L’escalade rhétorique se déroule alors à peu près ainsi : quiconque peut marcher sur des braises chauffées à plusieurs centaines de degrés ne trouvera désormais plus rien d’impossible. C’est cette conclusion que visait ma critique.
Pourquoi cela est physiquement possible
La marche sur le feu est impressionnante, mais elle ne transgresse pas les lois de la nature. Parmi les facteurs importants figurent la faible conductivité thermique des braises de bois et des cendres, leurs propriétés thermiques et la courte durée de contact de chaque pas. La température seule ne nous indique pas à quelle vitesse la chaleur sera transférée à la peau.

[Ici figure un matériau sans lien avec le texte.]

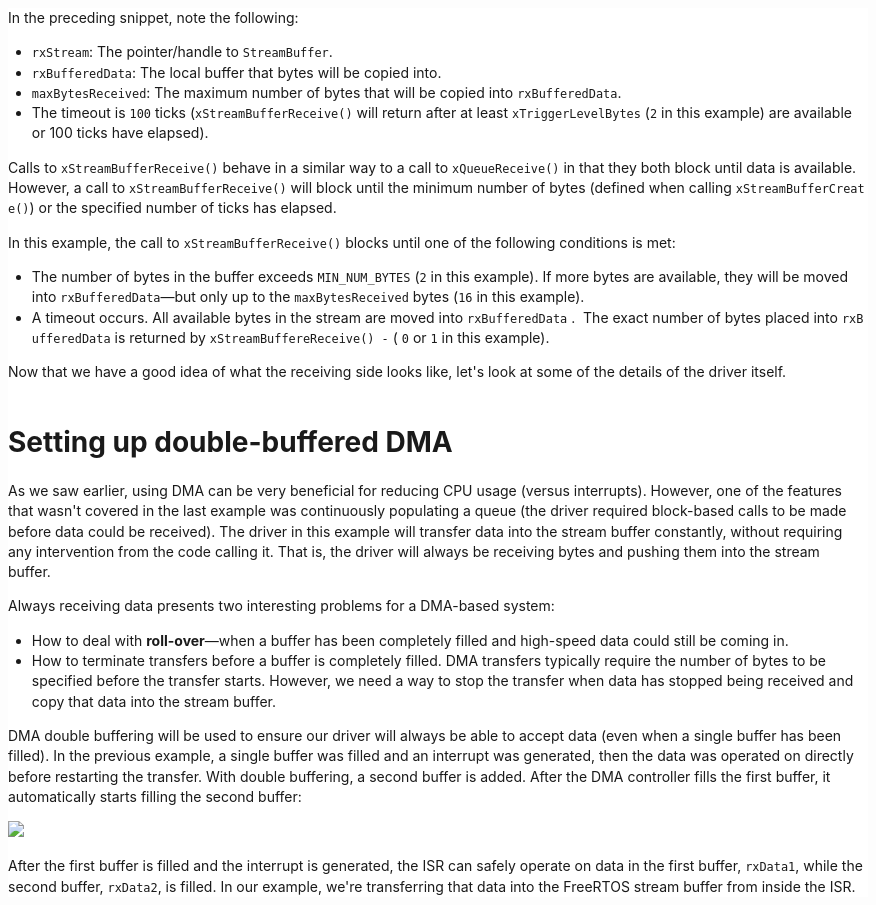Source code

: In the preceding snippet, note the following:

*   `rxStream`: The pointer/handle to `StreamBuffer`.
*   `rxBufferedData`: The local buffer that bytes will be copied into.
*   `maxBytesReceived`: The maximum number of bytes that will be copied into `rxBufferedData`.
*   The timeout is `100` ticks (`xStreamBufferReceive()` will return after at least `xTriggerLevelBytes` (`2` in this example) are available or 100 ticks have elapsed).

Calls to `xStreamBufferReceive()` behave in a similar way to a call to `xQueueReceive()` in that they both block until data is available. However, a call to `xStreamBufferReceive()` will block until the minimum number of bytes (defined when calling `xStreamBufferCreate()`) or the specified number of ticks has elapsed.

In this example, the call to `xStreamBufferReceive()` blocks until one of the following conditions is met:

*   The number of bytes in the buffer exceeds `MIN_NUM_BYTES` (`2` in this example). If more bytes are available, they will be moved into `rxBufferedData`—but only up to the `maxBytesReceived` bytes (`16` in this example).
*   A timeout occurs. All available bytes in the stream are moved into `rxBufferedData` .  The exact number of bytes placed into `rxBufferedData` is returned by `xStreamBuffereReceive() -` ( `0` or `1` in this example).

Now that we have a good idea of what the receiving side looks like, let's look at some of the details of the driver itself.

# Setting up double-buffered DMA

As we saw earlier, using DMA can be very beneficial for reducing CPU usage (versus interrupts). However, one of the features that wasn't covered in the last example was continuously populating a queue (the driver required block-based calls to be made before data could be received). The driver in this example will transfer data into the stream buffer constantly, without requiring any intervention from the code calling it. That is, the driver will always be receiving bytes and pushing them into the stream buffer. 

Always receiving data presents two interesting problems for a DMA-based system:

*   How to deal with **roll-over**—when a buffer has been completely filled and high-speed data could still be coming in.
*   How to terminate transfers before a buffer is completely filled. DMA transfers typically require the number of bytes to be specified before the transfer starts. However, we need a way to stop the transfer when data has stopped being received and copy that data into the stream buffer.

DMA double buffering will be used to ensure our driver will always be able to accept data (even when a single buffer has been filled). In the previous example, a single buffer was filled and an interrupt was generated, then the data was operated on directly before restarting the transfer. With double buffering, a second buffer is added. After the DMA controller fills the first buffer, it automatically starts filling the second buffer:

![](img/02139e92-a978-4408-b468-da094f33ff01.png)

After the first buffer is filled and the interrupt is generated, the ISR can safely operate on data in the first buffer, `rxData1`, while the second buffer, `rxData2`, is filled. In our example, we're transferring that data into the FreeRTOS stream buffer from inside the ISR. 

Une comparaison familière est celle d’un four chaud : l’air peut être très chaud sans qu’une brève exposition ait le même effet que le contact avec une pièce métallique à la même température. Le métal transmet la chaleur beaucoup plus rapidement.
L’ancienne version de cet article insistait trop sur la faible conductivité thermique de l’air et attribuait trop d’importance à la circulation sanguine. Plus précisément, la question décisive est le transfert de chaleur à la surface de contact entre le pied, les braises et les cendres.
Pourquoi des brûlures restent possibles
- un contact trop long ou un arrêt sur les braises ;
- un matériau inadapté ou des corps étrangers à forte conductivité thermique ;
- des braises qui adhèrent à la peau et prolongent le contact ;
- une mauvaise préparation ou un pas qui s’enfonce profondément dans le lit de braises.
Il n’existe donc pas de seuil magique universel, par exemple exactement 0,6 seconde. Le risque dépend du matériau, de la température, de l’humidité, de la surface de contact et de la durée.
Conclusion critique
La marche sur le feu peut exiger du courage et être vécue comme un puissant franchissement de limites personnelles. Le cœur de ma phrase originale, volontairement incisive, reste valable : elle peut constituer un triomphe sur sa peur, mais elle ne réfute pas les lois de la physique.